Greene moved restlessly in his chair, and seemed to have difficulty lighting his cigarette.
“There’s only four. Big house and all that, but we don’t need much help. Julia always acted as housekeeper, and Ada looked after the Mater.—To begin with, there’s old Sproot. He’s been butler, seneschal, and majordomo for us for thirty years. Regular family retainer—kind you read about in English novels—devoted, loyal, humble, dictatorial, and snooping. And a damned nuisance, I may add. Then there are two maids—one to look after the rooms and the other for general service, though the women monopolize her, mostly for useless fiddle-faddle. Hemming, the older maid, has been with us ten years. Still wears corsets and fit-easy shoes. Deep-water Baptist, I believe—excruciatingly devout. Barton, the other maid, is young and flighty: thinks she’s irresistible, knows a little table-d’hôte French, and is the kind that’s constantly expecting the males of the family to kiss her behind the door. Sibella picked her out—she’s just the kind Sibella would pick out. Been adorning our house and shirking the hard work for about two years. The cook’s a stodgy German woman, a typical Hausfrau—voluminous bosoms and number-ten feet. Puts in all her spare time writing to distant nieces and nephews in the upper reaches of the Rhine basin somewhere; and boasts that the most fastidious person could eat off her kitchen floor, it’s that clean; though I’ve never tried it. The old man engaged her a year before he died; gave orders she was to remain as long as she liked.—There you have the personnel of the backstairs. Of course, there is a gardener who loafs about the lawn in summer. He hibernates in a speak-easy up Harlem way.”
“No chauffeur?”
“A nuisance we dispense with. Julia hated motor-cars, and Rex is afraid to travel in them—squeamish lad, Rex. I drive my own racer, and Sibella’s a regular Barney Oldfield. Ada drives, too, when the Mater isn’t using her and Sibella’s car is idle.—So endeth.”
Markham had been making notes as Greene rambled along with his information. At length he put out the cigar he had been smoking.
“Now, if you don’t mind, I want to look over the house.”
Greene rose with alacrity and led the way into the main lower hall—a vaulted, oak-panelled entrance containing two large carved Flemish tables of the Sambin school, against opposite walls, and several Anglo-Dutch crown-back chairs. A great Daghestan rug stretched along the parqueted floor, its faded colors repeated in the heavy draperies of the archways.

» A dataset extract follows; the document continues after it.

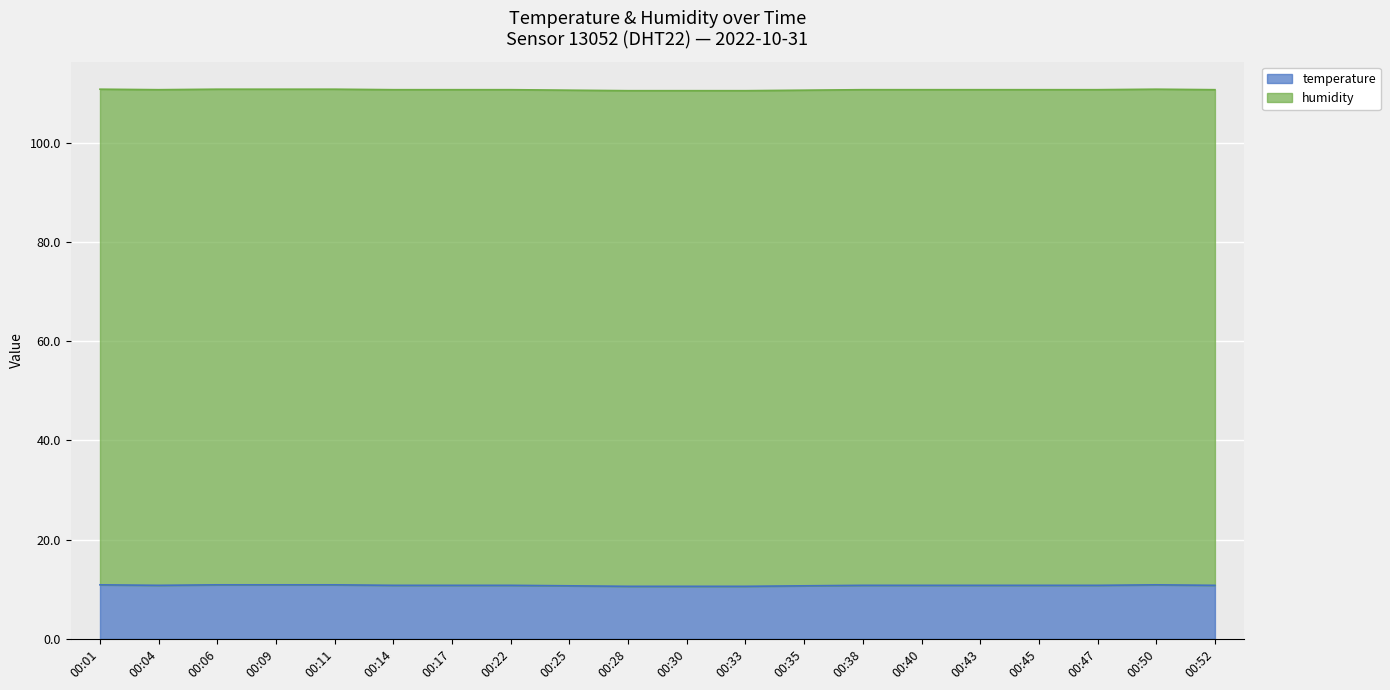

What is the ratio of the value at 00:35 to the value at 00:04?

1.0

“We have, of course, just come from the drawing-room,” explained Greene, with a pompous air. “Back of it, down the hall”—he pointed past the wide marble stairway—“was the governor’s library and den—what he called his sanctum sanctorum. Nobody’s been in it for twelve years. The Mater has kept it locked up ever since the old man died. Sentiment of some kind; though I’ve often told her she ought to clean the place out and make a billiard-room of it. But you can’t move the Mater, once she’s got an idea in her head. Try it some time when you’re looking for heavy exercise.”
He walked across the hall and pulled aside the draperies of the archway opposite to the drawing-room.
“Here’s the reception-room, though we don’t use it much nowadays. Stuffy, stiff place, and the flue doesn’t draw worth a damn. Every time we’ve built a fire here, we’ve had to have the cleaners in to remove the soot from the tapestries.” He waved his cigarette-holder toward two beautiful Gobelins. “Back there, through those sliding doors, is the dining-room; and farther on are the butler’s pantry and the kitchen where one may eat off the floor. Care to inspect the culinary department?”
“No, I think not,” said Markham. “And I’ll take the kitchen floor for granted.—Now, can we look at the second floor?”